Stored data
--

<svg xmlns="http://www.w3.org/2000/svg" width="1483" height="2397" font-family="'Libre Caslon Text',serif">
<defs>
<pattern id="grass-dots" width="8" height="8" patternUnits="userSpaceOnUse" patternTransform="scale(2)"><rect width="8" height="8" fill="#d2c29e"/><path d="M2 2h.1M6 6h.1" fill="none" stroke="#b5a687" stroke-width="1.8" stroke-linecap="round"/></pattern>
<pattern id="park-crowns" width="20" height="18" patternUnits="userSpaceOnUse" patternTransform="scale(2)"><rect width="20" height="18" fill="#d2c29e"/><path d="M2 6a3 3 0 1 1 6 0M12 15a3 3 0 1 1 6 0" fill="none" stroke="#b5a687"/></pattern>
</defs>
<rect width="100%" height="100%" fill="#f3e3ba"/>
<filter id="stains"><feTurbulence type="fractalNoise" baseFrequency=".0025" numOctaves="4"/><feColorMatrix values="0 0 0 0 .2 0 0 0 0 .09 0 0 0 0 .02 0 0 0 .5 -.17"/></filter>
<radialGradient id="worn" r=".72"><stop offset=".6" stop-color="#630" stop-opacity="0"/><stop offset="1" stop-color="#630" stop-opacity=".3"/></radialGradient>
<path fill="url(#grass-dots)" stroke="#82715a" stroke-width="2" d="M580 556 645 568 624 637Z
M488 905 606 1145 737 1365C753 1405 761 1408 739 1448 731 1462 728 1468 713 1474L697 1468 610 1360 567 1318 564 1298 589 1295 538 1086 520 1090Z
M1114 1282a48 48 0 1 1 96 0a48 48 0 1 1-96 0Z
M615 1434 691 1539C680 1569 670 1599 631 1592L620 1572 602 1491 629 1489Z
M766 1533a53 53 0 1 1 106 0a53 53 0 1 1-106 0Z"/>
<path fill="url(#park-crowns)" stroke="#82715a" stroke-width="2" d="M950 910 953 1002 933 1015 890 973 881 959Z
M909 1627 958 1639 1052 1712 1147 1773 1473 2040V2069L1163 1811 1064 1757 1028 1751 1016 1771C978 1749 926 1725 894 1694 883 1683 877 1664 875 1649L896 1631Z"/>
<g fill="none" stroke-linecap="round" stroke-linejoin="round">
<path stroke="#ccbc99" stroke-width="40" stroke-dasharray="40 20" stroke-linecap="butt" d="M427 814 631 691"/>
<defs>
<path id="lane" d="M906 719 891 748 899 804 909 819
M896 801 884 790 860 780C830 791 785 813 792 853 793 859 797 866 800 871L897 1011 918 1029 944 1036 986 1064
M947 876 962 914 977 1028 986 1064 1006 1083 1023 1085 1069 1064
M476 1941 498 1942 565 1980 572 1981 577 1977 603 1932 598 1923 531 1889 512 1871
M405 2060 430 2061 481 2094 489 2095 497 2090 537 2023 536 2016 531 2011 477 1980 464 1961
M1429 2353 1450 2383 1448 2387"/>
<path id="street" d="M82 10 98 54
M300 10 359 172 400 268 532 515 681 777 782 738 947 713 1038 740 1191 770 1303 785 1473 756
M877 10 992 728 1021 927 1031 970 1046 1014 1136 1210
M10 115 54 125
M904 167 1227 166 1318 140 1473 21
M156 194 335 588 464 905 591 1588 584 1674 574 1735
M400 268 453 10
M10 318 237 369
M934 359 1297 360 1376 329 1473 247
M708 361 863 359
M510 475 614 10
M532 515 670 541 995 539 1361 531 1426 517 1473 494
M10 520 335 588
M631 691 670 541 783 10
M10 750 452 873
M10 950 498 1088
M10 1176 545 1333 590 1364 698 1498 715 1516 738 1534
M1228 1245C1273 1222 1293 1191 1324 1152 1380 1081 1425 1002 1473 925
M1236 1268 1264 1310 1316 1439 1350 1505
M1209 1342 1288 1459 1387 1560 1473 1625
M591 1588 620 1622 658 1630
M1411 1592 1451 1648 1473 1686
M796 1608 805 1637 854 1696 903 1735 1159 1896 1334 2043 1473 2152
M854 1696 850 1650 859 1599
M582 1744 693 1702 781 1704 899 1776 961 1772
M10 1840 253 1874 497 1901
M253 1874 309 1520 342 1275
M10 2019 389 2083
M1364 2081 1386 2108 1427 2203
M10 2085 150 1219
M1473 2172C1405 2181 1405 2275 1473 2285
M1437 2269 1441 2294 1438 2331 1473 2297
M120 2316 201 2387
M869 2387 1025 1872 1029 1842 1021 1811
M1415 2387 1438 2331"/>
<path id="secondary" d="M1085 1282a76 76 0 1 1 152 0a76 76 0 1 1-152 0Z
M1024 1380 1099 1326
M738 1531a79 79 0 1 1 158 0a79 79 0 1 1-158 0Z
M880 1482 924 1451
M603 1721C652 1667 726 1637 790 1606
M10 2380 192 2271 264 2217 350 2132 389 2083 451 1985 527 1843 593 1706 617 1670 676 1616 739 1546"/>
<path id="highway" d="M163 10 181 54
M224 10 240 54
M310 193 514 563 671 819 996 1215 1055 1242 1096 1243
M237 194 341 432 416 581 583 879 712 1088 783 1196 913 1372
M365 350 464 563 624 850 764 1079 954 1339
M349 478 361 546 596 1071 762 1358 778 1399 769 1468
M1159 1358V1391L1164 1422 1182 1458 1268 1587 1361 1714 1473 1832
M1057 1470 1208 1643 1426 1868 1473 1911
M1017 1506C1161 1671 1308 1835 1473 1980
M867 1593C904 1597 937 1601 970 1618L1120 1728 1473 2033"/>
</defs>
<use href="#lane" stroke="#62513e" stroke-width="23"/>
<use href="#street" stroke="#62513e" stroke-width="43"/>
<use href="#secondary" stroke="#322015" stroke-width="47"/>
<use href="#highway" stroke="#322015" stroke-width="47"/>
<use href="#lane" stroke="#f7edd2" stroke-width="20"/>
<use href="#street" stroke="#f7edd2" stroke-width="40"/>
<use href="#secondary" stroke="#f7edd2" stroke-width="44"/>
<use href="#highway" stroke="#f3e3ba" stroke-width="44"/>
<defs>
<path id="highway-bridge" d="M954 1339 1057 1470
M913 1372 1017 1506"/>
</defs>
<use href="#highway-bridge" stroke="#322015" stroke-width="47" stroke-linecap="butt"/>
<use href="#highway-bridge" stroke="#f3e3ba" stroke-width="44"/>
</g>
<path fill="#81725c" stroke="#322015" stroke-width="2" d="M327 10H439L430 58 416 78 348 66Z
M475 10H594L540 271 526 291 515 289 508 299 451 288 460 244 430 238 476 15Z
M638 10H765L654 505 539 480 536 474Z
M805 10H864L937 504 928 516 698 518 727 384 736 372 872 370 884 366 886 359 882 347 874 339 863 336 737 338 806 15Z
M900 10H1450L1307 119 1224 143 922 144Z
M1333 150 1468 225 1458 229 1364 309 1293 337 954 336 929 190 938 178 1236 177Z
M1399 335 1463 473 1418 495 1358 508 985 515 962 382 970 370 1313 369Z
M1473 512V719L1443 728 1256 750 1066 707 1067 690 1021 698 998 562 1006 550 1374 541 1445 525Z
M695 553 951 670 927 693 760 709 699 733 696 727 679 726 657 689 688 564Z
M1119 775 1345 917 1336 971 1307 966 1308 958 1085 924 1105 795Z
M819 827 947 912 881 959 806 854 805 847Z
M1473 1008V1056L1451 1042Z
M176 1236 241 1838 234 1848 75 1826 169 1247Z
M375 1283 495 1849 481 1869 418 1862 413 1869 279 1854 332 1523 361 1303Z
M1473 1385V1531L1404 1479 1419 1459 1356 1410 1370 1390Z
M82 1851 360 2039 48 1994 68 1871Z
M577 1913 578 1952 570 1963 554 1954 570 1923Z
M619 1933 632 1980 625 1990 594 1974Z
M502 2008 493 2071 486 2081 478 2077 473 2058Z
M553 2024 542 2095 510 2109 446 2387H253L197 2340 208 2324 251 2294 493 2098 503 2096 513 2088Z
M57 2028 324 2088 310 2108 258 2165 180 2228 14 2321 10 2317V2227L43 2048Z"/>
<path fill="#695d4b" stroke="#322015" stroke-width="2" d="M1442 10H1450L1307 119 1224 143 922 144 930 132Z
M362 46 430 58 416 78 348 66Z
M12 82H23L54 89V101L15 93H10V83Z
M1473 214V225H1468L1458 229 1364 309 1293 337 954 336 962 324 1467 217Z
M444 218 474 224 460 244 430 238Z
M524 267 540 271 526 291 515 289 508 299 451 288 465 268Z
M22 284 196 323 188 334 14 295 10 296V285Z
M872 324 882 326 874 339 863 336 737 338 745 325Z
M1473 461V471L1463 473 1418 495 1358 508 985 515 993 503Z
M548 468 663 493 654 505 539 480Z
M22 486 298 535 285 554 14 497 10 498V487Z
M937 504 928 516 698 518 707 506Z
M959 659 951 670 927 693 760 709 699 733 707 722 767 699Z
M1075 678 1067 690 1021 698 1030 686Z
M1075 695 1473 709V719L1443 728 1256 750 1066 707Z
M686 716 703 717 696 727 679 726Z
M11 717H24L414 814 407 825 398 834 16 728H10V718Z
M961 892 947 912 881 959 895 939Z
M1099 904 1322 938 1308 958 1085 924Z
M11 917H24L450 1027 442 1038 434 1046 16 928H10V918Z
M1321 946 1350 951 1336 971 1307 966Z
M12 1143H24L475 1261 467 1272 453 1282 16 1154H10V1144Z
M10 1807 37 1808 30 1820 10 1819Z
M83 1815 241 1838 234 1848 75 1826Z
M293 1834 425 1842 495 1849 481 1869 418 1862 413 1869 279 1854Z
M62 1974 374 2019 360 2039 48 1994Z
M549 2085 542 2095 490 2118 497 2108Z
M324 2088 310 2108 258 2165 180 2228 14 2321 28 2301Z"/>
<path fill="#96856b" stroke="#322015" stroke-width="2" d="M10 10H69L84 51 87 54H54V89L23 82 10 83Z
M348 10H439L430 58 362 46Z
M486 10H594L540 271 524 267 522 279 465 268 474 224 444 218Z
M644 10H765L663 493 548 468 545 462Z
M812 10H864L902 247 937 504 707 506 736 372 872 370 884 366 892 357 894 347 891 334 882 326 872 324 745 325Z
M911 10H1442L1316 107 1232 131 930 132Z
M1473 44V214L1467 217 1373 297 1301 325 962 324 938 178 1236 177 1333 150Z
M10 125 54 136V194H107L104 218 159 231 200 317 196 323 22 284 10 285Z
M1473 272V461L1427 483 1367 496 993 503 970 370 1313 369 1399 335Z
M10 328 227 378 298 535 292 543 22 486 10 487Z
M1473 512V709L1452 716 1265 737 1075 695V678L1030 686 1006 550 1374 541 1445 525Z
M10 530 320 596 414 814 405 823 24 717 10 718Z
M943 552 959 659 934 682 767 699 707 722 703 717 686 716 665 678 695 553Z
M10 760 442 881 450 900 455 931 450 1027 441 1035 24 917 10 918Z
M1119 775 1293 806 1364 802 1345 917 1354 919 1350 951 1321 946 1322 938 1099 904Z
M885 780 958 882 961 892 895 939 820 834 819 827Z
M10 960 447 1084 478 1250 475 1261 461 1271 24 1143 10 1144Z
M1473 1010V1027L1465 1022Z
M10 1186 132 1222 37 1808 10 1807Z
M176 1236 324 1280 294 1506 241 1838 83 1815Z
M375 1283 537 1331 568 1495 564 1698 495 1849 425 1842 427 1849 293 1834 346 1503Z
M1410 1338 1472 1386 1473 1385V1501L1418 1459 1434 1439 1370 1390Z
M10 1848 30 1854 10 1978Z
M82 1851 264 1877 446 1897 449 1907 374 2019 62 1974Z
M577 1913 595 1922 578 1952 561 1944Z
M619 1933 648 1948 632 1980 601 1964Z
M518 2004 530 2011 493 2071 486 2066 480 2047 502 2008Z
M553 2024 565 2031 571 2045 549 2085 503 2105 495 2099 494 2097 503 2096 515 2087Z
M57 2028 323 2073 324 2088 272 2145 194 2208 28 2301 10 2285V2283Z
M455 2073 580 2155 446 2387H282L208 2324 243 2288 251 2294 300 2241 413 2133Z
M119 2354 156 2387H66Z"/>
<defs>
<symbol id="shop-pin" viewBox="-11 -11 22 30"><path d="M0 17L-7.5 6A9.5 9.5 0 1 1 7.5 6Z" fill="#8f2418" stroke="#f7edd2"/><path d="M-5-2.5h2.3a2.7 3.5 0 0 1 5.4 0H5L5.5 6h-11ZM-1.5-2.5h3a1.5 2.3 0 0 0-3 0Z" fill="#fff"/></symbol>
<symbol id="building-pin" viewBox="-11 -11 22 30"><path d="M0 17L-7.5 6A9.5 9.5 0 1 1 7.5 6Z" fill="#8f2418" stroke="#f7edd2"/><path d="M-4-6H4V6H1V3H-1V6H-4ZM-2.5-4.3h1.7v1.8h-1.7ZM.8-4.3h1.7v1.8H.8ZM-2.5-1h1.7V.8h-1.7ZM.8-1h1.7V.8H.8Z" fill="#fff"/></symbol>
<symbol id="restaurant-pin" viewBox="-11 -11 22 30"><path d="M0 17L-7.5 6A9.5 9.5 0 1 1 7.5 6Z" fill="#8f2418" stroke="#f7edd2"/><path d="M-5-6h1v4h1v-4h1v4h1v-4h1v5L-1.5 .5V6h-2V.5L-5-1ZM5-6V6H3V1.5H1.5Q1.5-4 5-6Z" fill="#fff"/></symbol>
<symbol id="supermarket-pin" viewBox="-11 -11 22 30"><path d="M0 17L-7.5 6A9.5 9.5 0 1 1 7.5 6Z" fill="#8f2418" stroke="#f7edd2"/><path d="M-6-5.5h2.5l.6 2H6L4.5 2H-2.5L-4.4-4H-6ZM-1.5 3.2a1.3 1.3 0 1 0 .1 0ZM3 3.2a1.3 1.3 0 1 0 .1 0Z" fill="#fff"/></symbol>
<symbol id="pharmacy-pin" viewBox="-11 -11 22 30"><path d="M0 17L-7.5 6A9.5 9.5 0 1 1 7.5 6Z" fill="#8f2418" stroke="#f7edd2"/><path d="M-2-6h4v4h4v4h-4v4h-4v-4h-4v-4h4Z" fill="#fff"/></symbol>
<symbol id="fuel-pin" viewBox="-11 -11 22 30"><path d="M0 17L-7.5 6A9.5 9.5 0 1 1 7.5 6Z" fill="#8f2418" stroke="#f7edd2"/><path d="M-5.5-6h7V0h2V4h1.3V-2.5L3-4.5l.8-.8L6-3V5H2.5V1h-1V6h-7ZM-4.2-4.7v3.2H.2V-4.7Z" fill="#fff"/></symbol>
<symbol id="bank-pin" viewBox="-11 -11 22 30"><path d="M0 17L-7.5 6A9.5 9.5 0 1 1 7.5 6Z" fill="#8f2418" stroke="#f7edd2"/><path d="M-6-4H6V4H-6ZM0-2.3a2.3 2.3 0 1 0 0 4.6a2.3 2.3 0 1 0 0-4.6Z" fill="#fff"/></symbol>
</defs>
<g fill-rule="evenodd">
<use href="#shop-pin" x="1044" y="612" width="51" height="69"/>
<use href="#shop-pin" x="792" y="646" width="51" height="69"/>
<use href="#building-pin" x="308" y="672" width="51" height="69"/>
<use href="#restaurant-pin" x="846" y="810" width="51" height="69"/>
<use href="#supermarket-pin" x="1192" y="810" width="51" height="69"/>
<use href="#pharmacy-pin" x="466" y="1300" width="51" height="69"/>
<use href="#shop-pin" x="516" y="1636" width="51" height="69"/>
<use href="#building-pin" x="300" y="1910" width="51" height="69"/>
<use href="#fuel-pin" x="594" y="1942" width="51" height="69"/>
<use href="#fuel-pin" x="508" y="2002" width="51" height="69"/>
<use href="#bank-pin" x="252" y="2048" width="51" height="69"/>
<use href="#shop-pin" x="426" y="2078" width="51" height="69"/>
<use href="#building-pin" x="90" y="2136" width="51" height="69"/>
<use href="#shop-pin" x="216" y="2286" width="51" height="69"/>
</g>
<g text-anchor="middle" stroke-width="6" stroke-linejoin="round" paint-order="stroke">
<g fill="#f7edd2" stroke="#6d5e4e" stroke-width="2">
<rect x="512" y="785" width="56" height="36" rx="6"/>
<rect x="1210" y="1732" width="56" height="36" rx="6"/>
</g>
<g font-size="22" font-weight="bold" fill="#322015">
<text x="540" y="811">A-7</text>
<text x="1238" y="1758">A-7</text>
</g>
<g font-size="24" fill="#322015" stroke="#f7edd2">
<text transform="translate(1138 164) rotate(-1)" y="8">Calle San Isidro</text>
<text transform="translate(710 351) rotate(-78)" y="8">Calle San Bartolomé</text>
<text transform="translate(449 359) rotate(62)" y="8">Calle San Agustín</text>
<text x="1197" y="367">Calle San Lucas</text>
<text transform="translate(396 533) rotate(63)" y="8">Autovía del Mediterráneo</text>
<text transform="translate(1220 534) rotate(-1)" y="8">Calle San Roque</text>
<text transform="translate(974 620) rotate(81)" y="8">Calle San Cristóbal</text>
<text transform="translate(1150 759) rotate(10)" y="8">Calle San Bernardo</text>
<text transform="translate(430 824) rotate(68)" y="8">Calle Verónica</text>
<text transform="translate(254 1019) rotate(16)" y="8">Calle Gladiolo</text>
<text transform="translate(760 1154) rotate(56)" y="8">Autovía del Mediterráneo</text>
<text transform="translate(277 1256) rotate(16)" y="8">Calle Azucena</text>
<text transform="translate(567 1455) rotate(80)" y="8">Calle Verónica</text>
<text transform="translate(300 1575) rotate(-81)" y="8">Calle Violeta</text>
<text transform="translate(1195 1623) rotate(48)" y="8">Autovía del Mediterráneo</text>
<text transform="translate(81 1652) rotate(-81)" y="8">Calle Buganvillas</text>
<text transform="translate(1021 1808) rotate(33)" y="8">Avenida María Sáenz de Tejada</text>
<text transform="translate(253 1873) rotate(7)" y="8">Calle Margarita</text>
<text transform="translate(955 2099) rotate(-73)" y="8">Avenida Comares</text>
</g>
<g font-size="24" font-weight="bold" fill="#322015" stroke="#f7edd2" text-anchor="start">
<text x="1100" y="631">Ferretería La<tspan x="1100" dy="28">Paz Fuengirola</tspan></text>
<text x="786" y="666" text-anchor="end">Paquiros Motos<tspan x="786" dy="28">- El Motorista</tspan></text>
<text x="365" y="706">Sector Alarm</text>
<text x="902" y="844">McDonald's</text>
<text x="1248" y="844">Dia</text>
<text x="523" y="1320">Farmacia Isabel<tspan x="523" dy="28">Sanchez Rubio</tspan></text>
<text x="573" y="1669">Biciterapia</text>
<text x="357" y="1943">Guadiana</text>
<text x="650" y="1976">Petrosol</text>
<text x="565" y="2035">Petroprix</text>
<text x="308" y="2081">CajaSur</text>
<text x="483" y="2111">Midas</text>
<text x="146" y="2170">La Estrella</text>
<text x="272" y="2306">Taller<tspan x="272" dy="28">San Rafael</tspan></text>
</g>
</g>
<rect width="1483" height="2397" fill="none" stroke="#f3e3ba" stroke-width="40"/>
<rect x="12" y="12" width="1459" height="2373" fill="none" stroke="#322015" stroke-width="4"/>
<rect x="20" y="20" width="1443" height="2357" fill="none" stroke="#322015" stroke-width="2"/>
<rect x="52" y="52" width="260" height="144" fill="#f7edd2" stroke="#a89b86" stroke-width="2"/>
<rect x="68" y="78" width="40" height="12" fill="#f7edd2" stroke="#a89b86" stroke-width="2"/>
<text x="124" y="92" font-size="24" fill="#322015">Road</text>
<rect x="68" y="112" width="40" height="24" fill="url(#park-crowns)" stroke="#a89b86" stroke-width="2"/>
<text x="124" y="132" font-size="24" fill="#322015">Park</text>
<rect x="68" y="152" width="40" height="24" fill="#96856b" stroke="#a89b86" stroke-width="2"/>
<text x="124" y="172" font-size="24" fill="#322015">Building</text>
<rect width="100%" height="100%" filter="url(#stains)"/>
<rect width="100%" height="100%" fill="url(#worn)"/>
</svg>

--

● EXERCISE REQUIREMENTS:
What do the lines above say from the one containing "M548 468 663 493 654 505 539 480Z" down to the one containing "M11 717H24L414 814"? Return them exactly, both end lines included, and only them.

● RESPONSE FOR THIS EXERCISE:
M548 468 663 493 654 505 539 480Z
M22 486 298 535 285 554 14 497 10 498V487Z
M937 504 928 516 698 518 707 506Z
M959 659 951 670 927 693 760 709 699 733 707 722 767 699Z
M1075 678 1067 690 1021 698 1030 686Z
M1075 695 1473 709V719L1443 728 1256 750 1066 707Z
M686 716 703 717 696 727 679 726Z
M11 717H24L414 814 407 825 398 834 16 728H10V718Z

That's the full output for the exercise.